Bezüglich des Trainingscamps komme ich zu einigen Punkten, die mich erst einmal sehr wundern. Es scheint- zumindest offiziell- keine Statistiken über den Erfolg oder Mißerfolg der besagten Einrichtung zu geben, dies obschon die Ziele ja aufgrund der straffällig gewordenen Jugendlichen schon sehr reell zu analysieren sind; es ist ja wesentlicher Teil der Aufgabe dieses Camps, so wie ich das verstanden habe, Jugendlichen einen Weg aus der Illegalität bzw. den aggressiven Verhaltensweisen zu ermöglichen. Ich selbst habe auf der Homepage keinerlei Statistiken, keinerlei Fakten vorgefunden- wenn das hier jemand nachtragen könnte, wäre ich ernsthaft dankbar.

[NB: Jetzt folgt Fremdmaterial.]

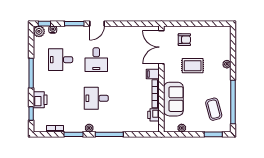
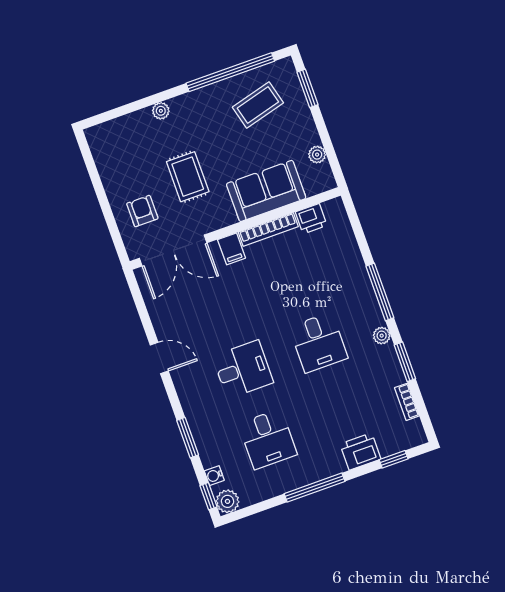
door: (97, 24) -> (159, 358), moved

Ich frage mich weiterhin, ob hier nicht, zumindest bei oberflächlicher Betrachtung, dem ein oder anderen verschiedene Ungereimtheiten aufgefallen ist. In diesem Camp wird mit einer hierarchischen Gewalt, ja stellenweise sehr deutlich mit Erniedrigung der Delenquenten, ans Werk gegangen, die einerseits nicht geeignet ist, die Realität auch nur ansatzweise nachzustellen- (wir mögen in einer kapitalistischen Leistungsgesellschaft leben, in der man aber sicherlich nicht durch verbale Gewalt und Erniedrigung und "durchboxen" im körperlichem Sinne weiterkommt, sondern durch Bildung und den viel kritisierten Ellbogen, der eben nicht bedeutet, dass man jemanden verbal oder körperlich angeht)-, andererseits aber auch ein enormes Aggressionspotential bei den Jugendlichen schaffen kann. Mein erster Eindruck innerhalb einer Dokumentation über dieses Camps war der, dass wenn man mich da hinschicken würde, die Herren Pädagogen ganz schnell nach meiner Entlassung die Radieschen von unten begucken könnten- die Arbeit basiert zu großen Teilen auf Erniedrigung, Kasteiung und verbaler Gewalt. Ich frage mich ernsthaft, wie die Einstellung, man müsse den Willen dieser jungen Leute brechen, auch nur annähernd dazu führen kann, dass diese Jugendlichen ein Leben verbringen, in dem sie gänzlich begreifen, weshalb bestimmte Verhaltensweisen (in erster Instanz für sie selbst) schlecht sind. Man setzt auf Angst, Bestrafung, Erniedrigung und unbedingten Opportunismus als Druckmittel, versucht allerdings nicht die Jugendlichen auf eine Ebene zu bringen, in der sie logisch begreifen, wo die Fehler in ihren Verhaltensweisen liegen. Das schafft enormes Aggressionspotential.
Ein weiteres Paradoxum ist das exzessive Training, das diese Jugendlichen durchleben. Wir reden hier von straffälligen Menschen, die in einem Camp ordentliches Konditions- und Boxtraining erhalten- wenn die aus dem Camp herauskommen, haben sie nicht nur eine i.d.R. höhere Kondition, sondern wissen schlechtestenfalls auch sehr genau, mit welchen Techniken sie jemanden arg böse verletzen können. Straffällige Jugendliche ans Boxen zu bringen birgt m.E. sehr große Gefahren, wenn man es eben nicht schafft, das Ursprungsziel der Therapie zu erfüllen- ich unterstelle, in Ermangelung entsprechender Zahlen, dass dieses Camp keine Traumquote von 55% nicht wiederholt straffällig gewordener Absolventen besitzt- insofern schickt man schlechtestenfalls viel besser konditionierte, mit großem Hass auf Obrigkeiten und hierarchischen Strukturen im Allgemeinen und gewaltbereite Jugendliche aus dem Camp wieder nach Hause- der letztere Fall setzt, wie gesagt, den schlimmsten Fall voraus.
Ich frage mich, wie man ein Camp, das mit unbedingtem, gnadenlosem Opportunismus, Erniedrigung und verbaler Gewalt arbeitet, tatsächlich als denkbare Alternative sehen kann- noch dazu wundert mich, dass die Jugendämter nahezu entzückt sind über ein "Programm" dessen genaue Statistiken anscheinend nicht bekannt sind- auf der Homepage ist dazu nichts vermerkt, Anfragen werden zurückgewiesen. Sollte jemand diese Statistiken haben, wäre ich außerordentlich interessiert.